Records drawn from a dataset —
┄┄┄┄┄┄┄┄┄┄

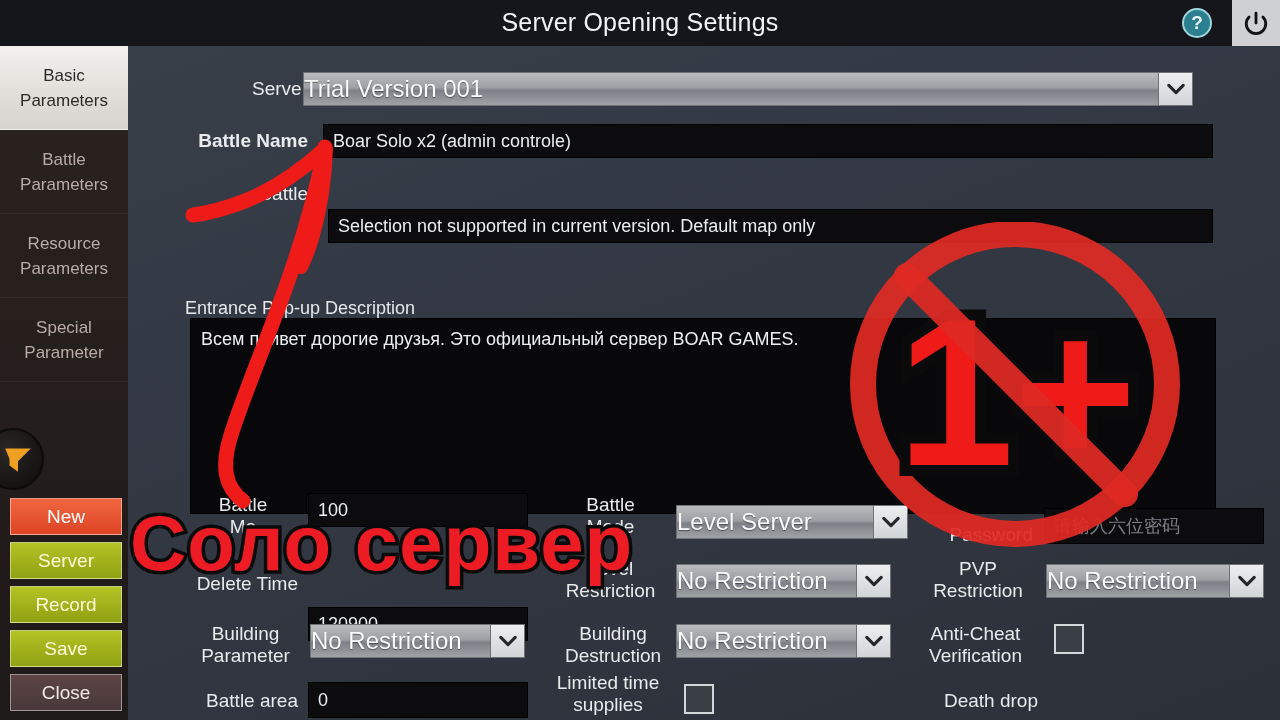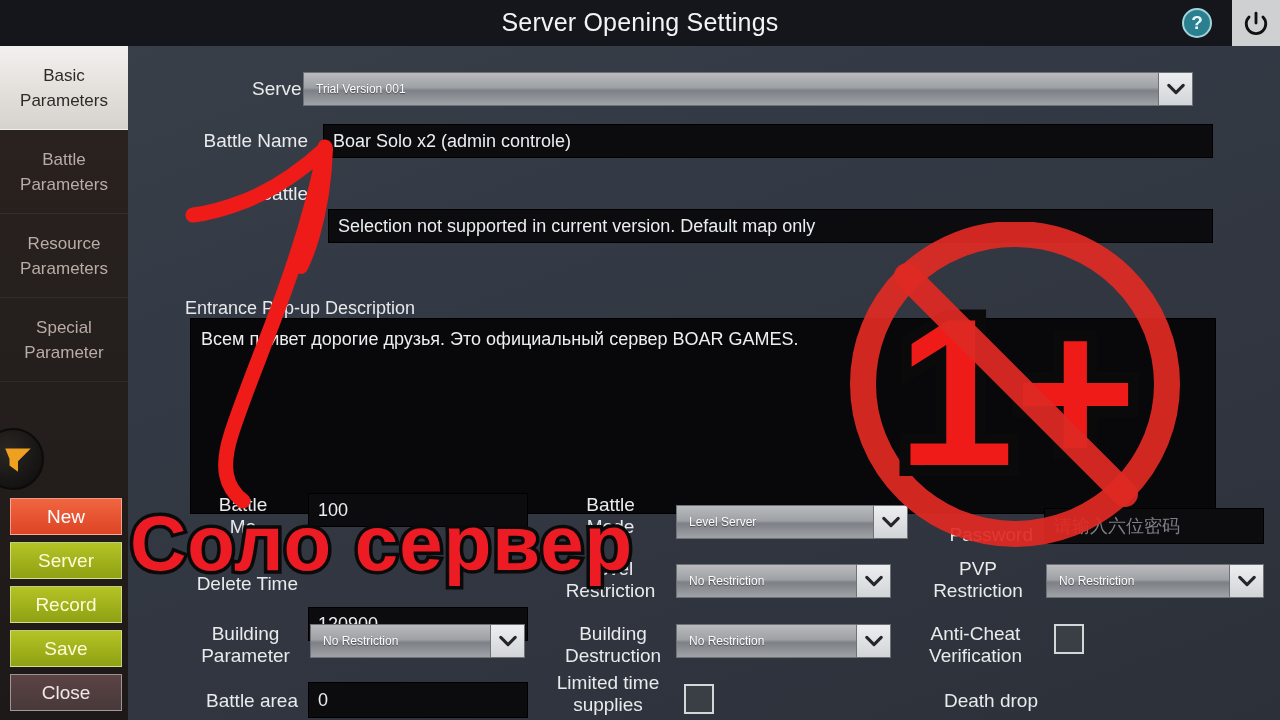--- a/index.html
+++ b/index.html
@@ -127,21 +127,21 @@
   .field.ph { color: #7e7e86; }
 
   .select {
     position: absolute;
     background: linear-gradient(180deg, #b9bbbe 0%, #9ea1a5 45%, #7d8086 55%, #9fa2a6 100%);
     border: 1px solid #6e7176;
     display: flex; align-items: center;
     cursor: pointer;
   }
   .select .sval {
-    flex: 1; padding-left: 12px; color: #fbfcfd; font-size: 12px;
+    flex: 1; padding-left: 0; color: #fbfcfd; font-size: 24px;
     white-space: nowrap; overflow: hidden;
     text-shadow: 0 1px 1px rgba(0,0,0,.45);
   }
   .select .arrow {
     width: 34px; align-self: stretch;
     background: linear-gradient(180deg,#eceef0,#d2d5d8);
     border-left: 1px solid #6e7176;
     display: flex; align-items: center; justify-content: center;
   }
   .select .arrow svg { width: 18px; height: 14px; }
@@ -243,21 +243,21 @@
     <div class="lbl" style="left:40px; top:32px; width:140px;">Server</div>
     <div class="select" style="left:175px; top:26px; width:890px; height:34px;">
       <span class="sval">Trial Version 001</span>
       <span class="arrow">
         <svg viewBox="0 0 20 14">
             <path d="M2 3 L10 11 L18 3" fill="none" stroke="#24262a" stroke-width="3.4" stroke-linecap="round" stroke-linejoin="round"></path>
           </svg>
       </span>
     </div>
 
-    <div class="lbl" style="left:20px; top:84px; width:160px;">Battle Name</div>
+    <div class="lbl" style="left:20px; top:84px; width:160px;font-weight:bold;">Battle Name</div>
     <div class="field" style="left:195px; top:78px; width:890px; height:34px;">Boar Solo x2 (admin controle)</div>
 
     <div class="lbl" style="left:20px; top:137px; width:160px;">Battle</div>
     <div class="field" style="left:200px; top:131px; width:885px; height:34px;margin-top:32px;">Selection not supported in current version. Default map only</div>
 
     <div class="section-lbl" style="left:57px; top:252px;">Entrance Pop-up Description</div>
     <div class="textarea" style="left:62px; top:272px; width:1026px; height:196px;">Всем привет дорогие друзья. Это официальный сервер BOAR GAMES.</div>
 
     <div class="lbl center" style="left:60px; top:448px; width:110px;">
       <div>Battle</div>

┄┄┄┄┄┄┄┄┄┄

Output all of the data exactly. Skip the pictures.

--- a/index.html
+++ b/index.html
@@ -127,21 +127,21 @@
   .field.ph { color: #7e7e86; }
 
   .select {
     position: absolute;
     background: linear-gradient(180deg, #b9bbbe 0%, #9ea1a5 45%, #7d8086 55%, #9fa2a6 100%);
     border: 1px solid #6e7176;
     display: flex; align-items: center;
     cursor: pointer;
   }
   .select .sval {
-    flex: 1; padding-left: 12px; color: #fbfcfd; font-size: 12px;
+    flex: 1; padding-left: 0; color: #fbfcfd; font-size: 24px;
     white-space: nowrap; overflow: hidden;
     text-shadow: 0 1px 1px rgba(0,0,0,.45);
   }
   .select .arrow {
     width: 34px; align-self: stretch;
     background: linear-gradient(180deg,#eceef0,#d2d5d8);
     border-left: 1px solid #6e7176;
     display: flex; align-items: center; justify-content: center;
   }
   .select .arrow svg { width: 18px; height: 14px; }
@@ -243,21 +243,21 @@
     <div class="lbl" style="left:40px; top:32px; width:140px;">Server</div>
     <div class="select" style="left:175px; top:26px; width:890px; height:34px;">
       <span class="sval">Trial Version 001</span>
       <span class="arrow">
         <svg viewBox="0 0 20 14">
             <path d="M2 3 L10 11 L18 3" fill="none" stroke="#24262a" stroke-width="3.4" stroke-linecap="round" stroke-linejoin="round"></path>
           </svg>
       </span>
     </div>
 
-    <div class="lbl" style="left:20px; top:84px; width:160px;">Battle Name</div>
+    <div class="lbl" style="left:20px; top:84px; width:160px;font-weight:bold;">Battle Name</div>
     <div class="field" style="left:195px; top:78px; width:890px; height:34px;">Boar Solo x2 (admin controle)</div>
 
     <div class="lbl" style="left:20px; top:137px; width:160px;">Battle</div>
     <div class="field" style="left:200px; top:131px; width:885px; height:34px;margin-top:32px;">Selection not supported in current version. Default map only</div>
 
     <div class="section-lbl" style="left:57px; top:252px;">Entrance Pop-up Description</div>
     <div class="textarea" style="left:62px; top:272px; width:1026px; height:196px;">Всем привет дорогие друзья. Это официальный сервер BOAR GAMES.</div>
 
     <div class="lbl center" style="left:60px; top:448px; width:110px;">
       <div>Battle</div>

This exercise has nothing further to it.